── Texto fuente

Ecuador presentó oficialmente la Estrategia para el Fomento del Desarrollo y Uso Ético y Responsable de la Inteligencia Artificial, un instrumento en el que el Gobierno venía trabajando desde agosto del año pasado y que pretende establecer una política pública para ordenar, guiar y acelerar la adopción de esta tecnología en el país, bajo un enfoque que prioriza la protección de derechos fundamentales, la inclusión social y la sostenibilidad ambiental.
La estrategia, emitida por el Ministerio de Telecomunicaciones y de la Sociedad de la Información (MinTEL) y publicada en el Registro Oficial en enero de 2026, incorpora una una visión de implementación a cuatro años (2025–2029) y se centra en el desarrollo y uso de la Inteligencia Artificial (IA) para contribuir al bienestar social.
En total, el documento contempla 3 ejes estratégicos para ordenar el ecosistema de IA. El primero, se enfoca en la gobernanza de la IA, que busca establecer principios éticos, mecanismos de supervisión y lineamientos claros para el uso de la IA, especialmente en el sector público.

────
── Datos de entrada

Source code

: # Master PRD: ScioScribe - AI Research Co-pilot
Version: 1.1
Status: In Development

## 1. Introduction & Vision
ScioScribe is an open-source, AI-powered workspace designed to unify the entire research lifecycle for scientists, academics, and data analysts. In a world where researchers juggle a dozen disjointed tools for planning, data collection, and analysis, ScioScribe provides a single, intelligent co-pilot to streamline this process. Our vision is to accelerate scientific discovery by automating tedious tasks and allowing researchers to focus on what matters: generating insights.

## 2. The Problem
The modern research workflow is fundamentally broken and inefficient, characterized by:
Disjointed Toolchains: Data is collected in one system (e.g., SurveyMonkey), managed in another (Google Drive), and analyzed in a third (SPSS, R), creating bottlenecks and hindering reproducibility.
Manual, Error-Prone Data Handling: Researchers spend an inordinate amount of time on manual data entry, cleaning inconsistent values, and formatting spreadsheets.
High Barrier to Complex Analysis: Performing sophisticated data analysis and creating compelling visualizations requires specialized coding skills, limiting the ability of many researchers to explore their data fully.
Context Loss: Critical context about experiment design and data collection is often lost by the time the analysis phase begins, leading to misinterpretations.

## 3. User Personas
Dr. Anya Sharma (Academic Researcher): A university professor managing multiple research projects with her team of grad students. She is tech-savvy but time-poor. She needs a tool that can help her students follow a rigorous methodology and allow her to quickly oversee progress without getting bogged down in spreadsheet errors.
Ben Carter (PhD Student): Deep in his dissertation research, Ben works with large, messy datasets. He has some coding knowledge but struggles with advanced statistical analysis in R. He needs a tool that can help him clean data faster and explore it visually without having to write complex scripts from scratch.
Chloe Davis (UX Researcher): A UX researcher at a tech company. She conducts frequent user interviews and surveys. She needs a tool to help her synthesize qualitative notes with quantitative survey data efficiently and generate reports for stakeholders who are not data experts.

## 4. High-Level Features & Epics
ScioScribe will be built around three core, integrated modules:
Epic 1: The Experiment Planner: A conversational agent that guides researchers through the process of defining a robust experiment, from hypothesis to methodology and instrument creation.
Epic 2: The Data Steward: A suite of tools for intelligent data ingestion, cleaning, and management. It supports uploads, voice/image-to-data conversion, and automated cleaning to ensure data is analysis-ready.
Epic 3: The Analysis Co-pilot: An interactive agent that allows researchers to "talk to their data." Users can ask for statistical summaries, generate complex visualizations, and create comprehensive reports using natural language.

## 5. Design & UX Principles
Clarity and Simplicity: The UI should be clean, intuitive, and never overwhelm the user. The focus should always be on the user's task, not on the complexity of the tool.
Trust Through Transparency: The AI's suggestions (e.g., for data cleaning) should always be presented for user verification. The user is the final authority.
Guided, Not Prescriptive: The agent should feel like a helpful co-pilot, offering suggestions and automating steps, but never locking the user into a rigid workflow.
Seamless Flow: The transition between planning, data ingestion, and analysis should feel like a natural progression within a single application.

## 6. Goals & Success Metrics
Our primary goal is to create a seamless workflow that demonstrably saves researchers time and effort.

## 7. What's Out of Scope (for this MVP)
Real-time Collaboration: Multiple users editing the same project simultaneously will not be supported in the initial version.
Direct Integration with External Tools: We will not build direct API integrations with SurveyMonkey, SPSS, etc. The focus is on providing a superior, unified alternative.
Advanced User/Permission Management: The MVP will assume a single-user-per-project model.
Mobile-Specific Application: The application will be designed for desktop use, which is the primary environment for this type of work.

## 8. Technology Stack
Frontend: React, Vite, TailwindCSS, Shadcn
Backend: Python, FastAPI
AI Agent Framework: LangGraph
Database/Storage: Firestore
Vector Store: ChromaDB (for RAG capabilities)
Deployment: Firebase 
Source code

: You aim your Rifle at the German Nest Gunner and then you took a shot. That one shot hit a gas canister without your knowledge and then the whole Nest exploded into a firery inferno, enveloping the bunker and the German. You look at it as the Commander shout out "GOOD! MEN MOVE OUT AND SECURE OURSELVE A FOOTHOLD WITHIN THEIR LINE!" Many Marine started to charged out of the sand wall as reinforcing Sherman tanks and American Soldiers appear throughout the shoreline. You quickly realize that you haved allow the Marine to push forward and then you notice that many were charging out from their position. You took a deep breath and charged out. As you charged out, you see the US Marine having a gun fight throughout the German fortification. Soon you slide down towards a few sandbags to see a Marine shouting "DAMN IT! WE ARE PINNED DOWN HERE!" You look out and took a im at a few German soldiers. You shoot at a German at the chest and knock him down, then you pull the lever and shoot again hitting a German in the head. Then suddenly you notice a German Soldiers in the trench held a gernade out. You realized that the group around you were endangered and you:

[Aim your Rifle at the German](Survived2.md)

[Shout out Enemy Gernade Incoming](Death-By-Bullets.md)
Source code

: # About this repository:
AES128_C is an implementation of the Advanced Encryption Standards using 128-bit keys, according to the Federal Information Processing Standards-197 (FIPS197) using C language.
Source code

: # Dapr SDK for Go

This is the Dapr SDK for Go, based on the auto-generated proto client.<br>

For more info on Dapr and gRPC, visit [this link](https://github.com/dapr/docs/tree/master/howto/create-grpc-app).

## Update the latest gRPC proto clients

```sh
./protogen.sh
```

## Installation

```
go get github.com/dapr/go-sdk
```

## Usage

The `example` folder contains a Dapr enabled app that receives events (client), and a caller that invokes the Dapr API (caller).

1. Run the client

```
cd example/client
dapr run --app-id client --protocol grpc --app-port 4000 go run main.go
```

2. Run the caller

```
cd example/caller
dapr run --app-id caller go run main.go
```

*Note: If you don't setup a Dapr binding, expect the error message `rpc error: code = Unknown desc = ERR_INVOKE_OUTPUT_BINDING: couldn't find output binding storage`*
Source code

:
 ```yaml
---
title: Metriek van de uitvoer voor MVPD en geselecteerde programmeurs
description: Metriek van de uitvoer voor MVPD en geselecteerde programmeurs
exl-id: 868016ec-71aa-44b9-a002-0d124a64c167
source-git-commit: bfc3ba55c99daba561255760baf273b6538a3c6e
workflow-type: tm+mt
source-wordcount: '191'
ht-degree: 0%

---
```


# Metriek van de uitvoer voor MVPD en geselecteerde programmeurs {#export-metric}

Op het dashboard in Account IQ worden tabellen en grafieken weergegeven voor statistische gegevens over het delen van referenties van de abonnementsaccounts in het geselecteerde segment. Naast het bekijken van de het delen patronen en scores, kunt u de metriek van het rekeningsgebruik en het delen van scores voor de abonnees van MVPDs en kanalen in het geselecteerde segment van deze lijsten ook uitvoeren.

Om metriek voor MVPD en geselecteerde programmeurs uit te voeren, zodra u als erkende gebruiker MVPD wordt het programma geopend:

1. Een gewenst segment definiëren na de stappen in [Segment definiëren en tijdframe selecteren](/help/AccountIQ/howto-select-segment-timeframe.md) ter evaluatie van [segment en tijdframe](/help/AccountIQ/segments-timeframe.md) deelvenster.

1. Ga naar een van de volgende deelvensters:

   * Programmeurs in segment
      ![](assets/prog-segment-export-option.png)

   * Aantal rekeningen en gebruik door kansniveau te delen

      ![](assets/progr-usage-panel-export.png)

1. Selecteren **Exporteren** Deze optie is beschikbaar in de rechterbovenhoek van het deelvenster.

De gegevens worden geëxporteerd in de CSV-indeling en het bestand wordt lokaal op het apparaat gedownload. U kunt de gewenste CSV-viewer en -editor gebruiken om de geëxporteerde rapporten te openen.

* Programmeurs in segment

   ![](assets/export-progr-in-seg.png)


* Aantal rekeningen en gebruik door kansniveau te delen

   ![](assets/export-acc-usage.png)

────

Lista de actividades:
1) Indique si cada una de las siguientes afirmaciones concuerda con el texto sobre la estrategia ecuatoriana de inteligencia artificial. Responda sí o no y cite literalmente las palabras del texto que lo deciden. (a) La estrategia se publicó en el Registro Oficial en enero de 2026. (b) La estrategia contempla cinco ejes estratégicos. (c) El primer eje de la estrategia se enfoca en la gobernanza de la IA.
2) Transcriba literalmente el pasaje del texto sobre la estrategia ecuatoriana de inteligencia artificial que comienza en las palabras "En total, el" y termina después de "el sector público.".

Respuestas por tarea:
1)
(a) Sí: "publicada en el Registro Oficial en enero de 2026".
(b) No: "el documento contempla 3 ejes estratégicos".
(c) Sí: "El primero, se enfoca en la gobernanza de la IA".

2)
En total, el documento contempla 3 ejes estratégicos para ordenar el ecosistema de IA. El primero, se enfoca en la gobernanza de la IA, que busca establecer principios éticos, mecanismos de supervisión y lineamientos claros para el uso de la IA, especialmente en el sector público.